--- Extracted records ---
=== Begin Enclosure ===

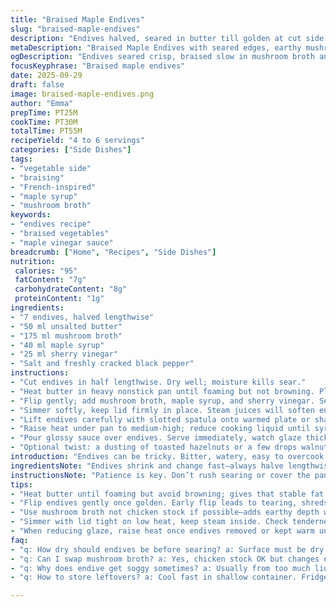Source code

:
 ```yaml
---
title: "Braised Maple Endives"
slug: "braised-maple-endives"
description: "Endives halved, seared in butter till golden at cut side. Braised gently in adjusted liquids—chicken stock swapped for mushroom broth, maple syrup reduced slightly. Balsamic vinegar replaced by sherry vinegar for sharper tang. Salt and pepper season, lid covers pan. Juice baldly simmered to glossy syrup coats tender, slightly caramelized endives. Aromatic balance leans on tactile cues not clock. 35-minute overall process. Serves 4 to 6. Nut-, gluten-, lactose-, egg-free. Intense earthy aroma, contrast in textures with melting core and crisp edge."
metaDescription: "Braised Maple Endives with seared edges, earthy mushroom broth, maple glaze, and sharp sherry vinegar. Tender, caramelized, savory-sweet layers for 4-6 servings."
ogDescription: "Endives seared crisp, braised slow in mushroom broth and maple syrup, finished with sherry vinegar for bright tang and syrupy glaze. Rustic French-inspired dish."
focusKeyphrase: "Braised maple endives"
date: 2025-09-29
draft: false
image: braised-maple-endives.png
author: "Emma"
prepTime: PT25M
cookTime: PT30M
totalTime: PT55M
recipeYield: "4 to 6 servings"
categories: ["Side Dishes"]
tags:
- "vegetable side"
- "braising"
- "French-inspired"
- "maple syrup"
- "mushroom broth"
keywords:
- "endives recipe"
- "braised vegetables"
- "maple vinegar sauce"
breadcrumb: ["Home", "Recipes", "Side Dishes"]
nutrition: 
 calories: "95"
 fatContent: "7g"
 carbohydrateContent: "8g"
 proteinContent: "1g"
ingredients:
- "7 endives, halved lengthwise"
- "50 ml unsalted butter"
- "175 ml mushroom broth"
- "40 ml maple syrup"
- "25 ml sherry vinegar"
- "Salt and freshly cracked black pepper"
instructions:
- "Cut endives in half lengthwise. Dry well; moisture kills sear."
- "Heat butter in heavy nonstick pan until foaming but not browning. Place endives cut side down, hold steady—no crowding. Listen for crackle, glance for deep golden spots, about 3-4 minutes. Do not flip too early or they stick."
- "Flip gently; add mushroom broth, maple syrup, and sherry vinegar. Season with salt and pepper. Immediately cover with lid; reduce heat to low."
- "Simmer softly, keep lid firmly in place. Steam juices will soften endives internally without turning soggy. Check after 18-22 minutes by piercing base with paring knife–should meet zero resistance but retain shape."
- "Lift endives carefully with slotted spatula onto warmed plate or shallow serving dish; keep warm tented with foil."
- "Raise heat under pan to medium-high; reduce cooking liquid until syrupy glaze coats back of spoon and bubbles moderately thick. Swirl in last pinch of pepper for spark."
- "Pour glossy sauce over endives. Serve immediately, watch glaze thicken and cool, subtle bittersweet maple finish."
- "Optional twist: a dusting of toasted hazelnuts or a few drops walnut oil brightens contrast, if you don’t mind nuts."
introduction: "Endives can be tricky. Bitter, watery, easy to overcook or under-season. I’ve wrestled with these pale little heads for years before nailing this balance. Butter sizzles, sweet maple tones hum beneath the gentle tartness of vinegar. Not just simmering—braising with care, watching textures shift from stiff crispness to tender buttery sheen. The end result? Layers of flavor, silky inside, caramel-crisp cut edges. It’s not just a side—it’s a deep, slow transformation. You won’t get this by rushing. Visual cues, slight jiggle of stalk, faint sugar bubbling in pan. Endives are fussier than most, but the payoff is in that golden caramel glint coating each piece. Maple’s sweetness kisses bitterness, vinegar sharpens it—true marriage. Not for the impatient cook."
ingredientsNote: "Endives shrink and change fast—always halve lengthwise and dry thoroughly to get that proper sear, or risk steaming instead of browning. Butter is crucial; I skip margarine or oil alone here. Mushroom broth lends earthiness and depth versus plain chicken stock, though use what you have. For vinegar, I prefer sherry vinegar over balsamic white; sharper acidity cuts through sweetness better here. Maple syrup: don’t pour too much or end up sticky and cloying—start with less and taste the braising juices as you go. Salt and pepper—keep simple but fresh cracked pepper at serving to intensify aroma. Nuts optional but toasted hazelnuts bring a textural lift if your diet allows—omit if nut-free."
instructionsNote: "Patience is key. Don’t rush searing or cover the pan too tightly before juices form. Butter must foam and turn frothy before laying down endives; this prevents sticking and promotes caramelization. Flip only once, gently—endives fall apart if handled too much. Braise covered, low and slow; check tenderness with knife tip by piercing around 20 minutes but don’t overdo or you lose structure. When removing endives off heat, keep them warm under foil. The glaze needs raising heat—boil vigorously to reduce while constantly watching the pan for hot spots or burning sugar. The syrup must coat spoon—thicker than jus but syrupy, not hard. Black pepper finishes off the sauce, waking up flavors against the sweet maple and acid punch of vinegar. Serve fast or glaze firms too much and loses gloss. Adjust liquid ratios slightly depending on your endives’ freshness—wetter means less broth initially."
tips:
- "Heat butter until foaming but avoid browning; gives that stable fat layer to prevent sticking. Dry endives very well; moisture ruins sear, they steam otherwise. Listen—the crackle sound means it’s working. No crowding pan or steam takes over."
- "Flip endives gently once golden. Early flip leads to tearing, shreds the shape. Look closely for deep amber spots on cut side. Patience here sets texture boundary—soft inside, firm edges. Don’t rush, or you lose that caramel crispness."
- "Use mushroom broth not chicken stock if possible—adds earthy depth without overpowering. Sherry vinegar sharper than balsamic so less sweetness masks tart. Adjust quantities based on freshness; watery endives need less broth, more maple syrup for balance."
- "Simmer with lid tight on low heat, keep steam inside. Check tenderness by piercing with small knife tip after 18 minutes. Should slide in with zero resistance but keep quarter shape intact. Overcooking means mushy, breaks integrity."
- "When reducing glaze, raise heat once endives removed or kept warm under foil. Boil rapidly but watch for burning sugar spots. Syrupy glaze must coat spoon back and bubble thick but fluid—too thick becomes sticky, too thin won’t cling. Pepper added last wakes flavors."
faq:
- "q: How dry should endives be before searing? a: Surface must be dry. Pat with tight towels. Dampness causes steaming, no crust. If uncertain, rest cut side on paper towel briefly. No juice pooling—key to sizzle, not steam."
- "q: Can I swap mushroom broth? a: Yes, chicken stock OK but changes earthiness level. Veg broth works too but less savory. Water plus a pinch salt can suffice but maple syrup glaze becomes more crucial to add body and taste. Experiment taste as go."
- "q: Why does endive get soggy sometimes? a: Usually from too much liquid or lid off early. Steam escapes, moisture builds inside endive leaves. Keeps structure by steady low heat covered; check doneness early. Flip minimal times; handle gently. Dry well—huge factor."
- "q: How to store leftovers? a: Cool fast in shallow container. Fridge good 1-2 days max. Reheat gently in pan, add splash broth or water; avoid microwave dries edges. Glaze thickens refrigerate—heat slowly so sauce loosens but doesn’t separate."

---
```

=== End Enclosure ===

--- Requirement ---
Wherever "crackle" occurs in the entries above, copy the line it sits on.

--- Output ---
- "Heat butter in heavy nonstick pan until foaming but not browning. Place endives cut side down, hold steady—no crowding. Listen for crackle, glance for deep golden spots, about 3-4 minutes. Do not flip too early or they stick."
- "Heat butter until foaming but avoid browning; gives that stable fat layer to prevent sticking. Dry endives very well; moisture ruins sear, they steam otherwise. Listen—the crackle sound means it’s working. No crowding pan or steam takes over."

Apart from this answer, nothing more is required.